Tagovailoa was benched in Week 16, allowing seventh-round rookie Quinn Ewers to start the final three games, and the former Texas Longhorn led Miami to a 1-3 record to finish out the year while completing 66.3% of his passes for 622 yards, three touchdowns and three interceptions.
Heading into the offseason, the Dolphins are expected to make a permanent change at quarterback and move on from Tagovailoa. While Ewers will still be under contract for 2026, Miami will be looking at other options in free agency and the draft, and ESPN’s Matt Bowen identified the Dolphins and quarterback Malik Willis as the best fit for each other.
“With new leadership in Miami, the club could move on from quarterback Tua Tagovailoa,” Bowen wrote. “New coach Jeff Hafley and new GM Jon-Eric Sullivan know Willis well from their shared time in Green Bay, and Willis could slot in as the new starter under coordinator Bobby Slowik. Let’s envision a scheme built around motion/movement, with play-action elements woven in; that would set up Willis well as a thrower, and the QB run game would generate conflict for opposing defenses. Willis’ development in Green Bay creates upside for the Dolphins.”
Willis, 26, spent his first two seasons in the NFL with the Tennessee Titans, where he appeared in 11 games and started three. He led the Titans to a 1-2 record while completing just 53% of his passes for 350 yards and three interceptions without a touchdown.
Right before the 2024 season, Tennessee traded Willis to the Green Bay Packers, and over the last two years, he appeared and started in the same number of games, but improved to a 78.7% completion with six touchdowns and no interceptions.

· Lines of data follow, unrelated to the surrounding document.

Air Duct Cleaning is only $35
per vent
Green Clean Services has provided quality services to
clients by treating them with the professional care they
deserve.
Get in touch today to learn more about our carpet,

With Hafley and Sullivan getting to know Willis over the last two years, that connection could help Miami secure the deal, but Willis is expected to make a ton of money this offseason (projections between $20 million and $30 million annually). The Dolphins have to be willing and able to spend that kind of money after taking on the dead cap hit that Tagovailoa’s departure will strap them with.